The crowd was announced at 11,846 for the contest, and there were at least 5,000 fans in the building, which has a listed capacity of 20,145 as home for the Major Soccer League’s Columbus Crew.

“I thought it was a great atmosphere,” BG athletics director Greg Christopher said. “Thanks to our Columbus-area fans for coming out. The Crew were terrific partners, and our staff put in a lot of time and effort into it.”

Two years ago a 2-10 Bowling Green team hosted Western Michigan in similar conditions — cold, with temperatures in the low 40s and brisk winds making it seem colder. That game at Doyt Perry Stadium drew an announced crowd of 5,121 that was significantly smaller.

Friday’s contest was a homecoming for Columbus natives such as Ryland Ward, who graduated from Brookhaven High School.

“It felt good,” Ward said. “I heard a lot of screams and saw a lot of coaches and friends. But it feels better coming here with my team — and coming away with the win.”

Christopher said BG will assess this maiden voyage to Columbus, noting that the Falcons probably won’t play a home game on “Black Friday” next season.

“I think [we will assess] the fan experience, and the engagement of the Columbus market and our fans down here,” he said.

“But we have two years before we decide whether to do something like this again."

WOODS GOES WILD: BG senior linebacker Dwayne Woods finished with six tackles in the game, and four of them resulted in negative yardage.

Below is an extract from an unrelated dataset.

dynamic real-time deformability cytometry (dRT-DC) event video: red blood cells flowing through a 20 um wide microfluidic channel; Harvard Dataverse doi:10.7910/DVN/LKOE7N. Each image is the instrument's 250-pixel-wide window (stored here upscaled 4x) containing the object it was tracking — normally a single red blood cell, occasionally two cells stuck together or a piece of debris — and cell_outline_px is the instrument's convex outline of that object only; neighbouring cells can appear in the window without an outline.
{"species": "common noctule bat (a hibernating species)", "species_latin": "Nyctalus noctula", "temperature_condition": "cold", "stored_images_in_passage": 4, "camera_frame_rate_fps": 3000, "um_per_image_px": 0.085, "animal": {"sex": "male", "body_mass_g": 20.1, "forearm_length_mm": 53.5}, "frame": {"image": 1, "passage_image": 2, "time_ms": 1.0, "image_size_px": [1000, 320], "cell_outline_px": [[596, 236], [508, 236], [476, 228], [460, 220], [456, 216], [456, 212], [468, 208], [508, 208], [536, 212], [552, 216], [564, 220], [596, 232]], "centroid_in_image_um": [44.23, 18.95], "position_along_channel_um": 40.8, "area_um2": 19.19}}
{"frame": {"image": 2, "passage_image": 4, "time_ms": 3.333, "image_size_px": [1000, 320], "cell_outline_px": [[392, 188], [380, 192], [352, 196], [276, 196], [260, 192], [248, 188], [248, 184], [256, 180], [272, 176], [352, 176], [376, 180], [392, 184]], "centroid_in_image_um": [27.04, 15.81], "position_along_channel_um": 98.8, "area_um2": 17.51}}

Woods, who finished sixth in the nation with 134 tackles as a sophomore, now has 60 tackles in 11 games this year. His two sacks against the Bulls were his first sacks this season.

“I think this year people said, ‘What’s wrong with him?’ ” Clawson said of Woods. “Nothing was wrong with Dwayne. We just got so much better around him.

“The sign of a good team defense is you don’t have a guy with 140 tackles. … This year other guys have improved. We were so much less reliant on Dwayne making every play.”

UNEVEN PERFORMANCE: BG junior quarterback Matt Schilz had a performance Friday that Clawson called “very uneven.”

Schilz completed 18 of 30 passes for 228 yards and a touchdown, but he also threw three interceptions, including a pick that led to Buffalo’s lone touchdown.

“I thought in the first half he played really, really well, but in the second half, not so well,” Clawson said of Schilz, who connected on 14 of 21 passes for 196 yards in the first half. “He made the touchdown run with his feet, but for a third-year quarterback in your program to throw that interception on the screen — you just can’t make that play.

“If you’re a quarterback playing with a lead, you just can’t make that throw.”

THREE-DOT DATA: The eight wins are the most for the Falcons in the regular season since the 2007 team also went 8-4. … Schilz now ranks third in BG history with 7,673 passing yards. … The Falcons’ seven sacks were a season high, surpassing the six against Miami.